Miss Waterman informed me that the Tumbusches were encamped near the Navy Hall in a great tent, and had invited me to come and stay with them ashore. I was very pleased to accept their generous invitation.

We walked together along the lane from the docks to Navy Hall and caught up on the events of the past few weeks.

Once back at Navy Hall, I was greeted by Mr & Mrs Tumbusch and their little dog Bingley (a particular favourite of my daughters) and they pressed me for stories of my adventures and give me a great quantity of tea and the wine from a nearby vineyard.

I changed into my Royal Navy small cloathes, it was nice to have a fresh shirt on.

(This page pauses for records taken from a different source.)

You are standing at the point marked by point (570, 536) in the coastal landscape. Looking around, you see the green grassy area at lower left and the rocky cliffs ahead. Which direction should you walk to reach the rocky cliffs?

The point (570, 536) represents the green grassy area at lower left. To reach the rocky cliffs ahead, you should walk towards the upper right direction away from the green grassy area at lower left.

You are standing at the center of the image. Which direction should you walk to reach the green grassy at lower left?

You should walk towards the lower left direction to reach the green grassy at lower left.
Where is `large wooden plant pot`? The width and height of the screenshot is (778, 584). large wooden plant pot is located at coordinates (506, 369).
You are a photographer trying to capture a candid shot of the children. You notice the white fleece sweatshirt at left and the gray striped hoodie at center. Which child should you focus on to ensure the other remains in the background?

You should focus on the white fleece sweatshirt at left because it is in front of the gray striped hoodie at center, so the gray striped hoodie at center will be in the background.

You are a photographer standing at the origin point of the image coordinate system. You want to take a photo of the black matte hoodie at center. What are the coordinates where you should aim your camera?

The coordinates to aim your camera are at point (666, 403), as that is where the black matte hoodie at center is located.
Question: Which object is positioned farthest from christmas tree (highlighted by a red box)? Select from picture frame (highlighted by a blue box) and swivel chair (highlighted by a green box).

Miss Waterman in the Tumbusch camp.
Bingley guards the longboats by Navy Hall
And so began our social duties, there was the visiting and the retelling of the assault to all those interested. We spent a good deal of our time in the Nancy camp with Schifferdecker and his crew, we got to meet not only the men of the ship but many of their ladies and families as well. They were all kindness and hospitality, and the table they laid out was delicious. The steward and his boy brought glass after glass of port all evening.

Commander S. at the Nancy encampment.

Mrs. Schifferdecker and the Steward's boy.
There was also some dancing to be done...

Look for the lovely Miss Waterman at about 2:40

Whilst in the Nancy camp, we were introduced to Mr. Midshipman Bartgis (pronounced 'Barges') who told stories of his family history. After he felt comfortable among the new company, he boldly asked Miss Waterman to dance with him at the ball taking place within Navy Hall. I was too exhausted from the day to protest.

Mr. Bartgis absconds with Miss Waterman!
to be continued...

1 comment:

  1. Sir --

    I am greatly enjoying reading yr. account of the weekend at Niagara & look forward to future installments. It was a pleasure to make yr. acquaintance at last & I hope we may meet again.

    My duty to Miss Waterman & I hope that I was able to treat her in the proper style -- my dancing & manners are sorely out of practice after so many months at sea.